Conclusie en gevolgen
9. Verweerder heeft de aanvraag terecht afgewezen als kennelijk ongegrond en aan eiser een terugkeerbesluit en een inreisverbod van twee jaar kunnen opleggen. Het beroep is ongegrond. Eiser krijgt wel een vergoeding van zijn proceskosten, gelet op het onder 5.1 geconstateerde gebrek. Verweerder moet deze vergoeding betalen. Deze vergoeding bedraagt € 1.750,- omdat de gemachtigde van eiser een beroepschrift heeft ingediend en aan de zitting heeft deelgenomen. Verder zijn er geen kosten gemaakt die vergoed kunnen worden.

Beslissing

De rechtbank:
- verklaart het beroep ongegrond;
- veroordeelt verweerder tot betaling van € 1.750,- aan proceskosten aan eiser.
Deze uitspraak is gedaan door mr. M. Kraefft, rechter, in aanwezigheid van mr. N.F. van der Gouw, griffier.

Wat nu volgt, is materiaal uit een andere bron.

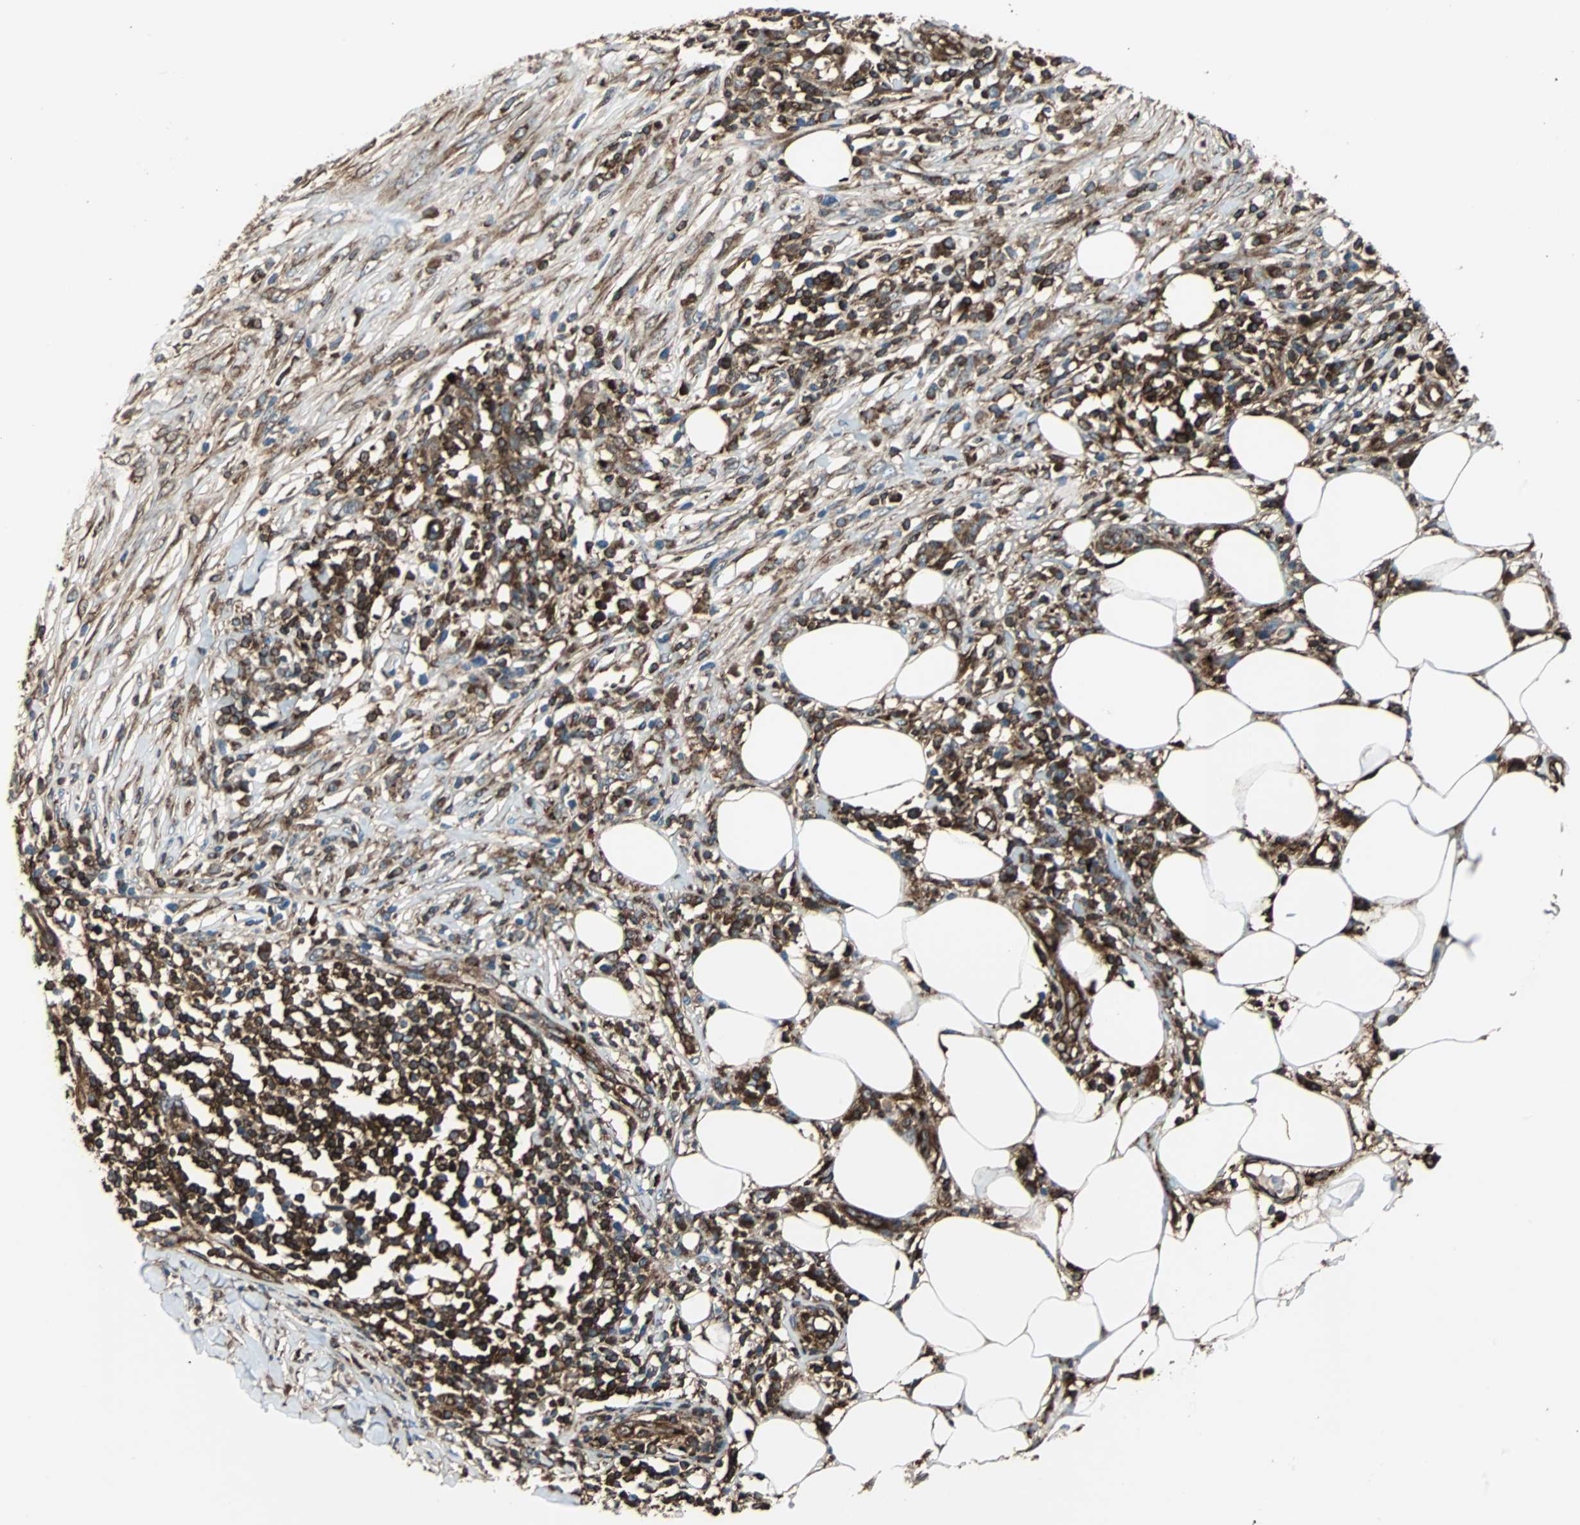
{"staining": {"intensity": "moderate", "quantity": ">75%", "location": "cytoplasmic/membranous"}, "tissue": "skin cancer", "cell_type": "Tumor cells", "image_type": "cancer", "snomed": [{"axis": "morphology", "description": "Squamous cell carcinoma, NOS"}, {"axis": "topography", "description": "Skin"}], "caption": "Skin cancer was stained to show a protein in brown. There is medium levels of moderate cytoplasmic/membranous expression in approximately >75% of tumor cells.", "gene": "RELA", "patient": {"sex": "male", "age": 24}}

De uitspraak is uitgesproken in het openbaar en bekendgemaakt op:
Informatie over hoger beroep
Een partij die het niet eens is met deze uitspraak, kan een hogerberoepschrift sturen naar de Afdeling bestuursrechtspraak van de Raad van State waarin wordt uitgelegd waarom deze partij het niet eens is met de uitspraak. Het hogerberoepschrift moet worden ingediend binnen 1 week na de dag waarop deze uitspraak is verzonden. Kan de indiener de behandeling van het hoger beroep niet afwachten, omdat de zaak spoed heeft, dan kan de indiener de voorzieningenrechter van de Afdeling bestuursrechtspraak van de Raad van State vragen om een voorlopige voorziening (een tijdelijke maatregel) te treffen.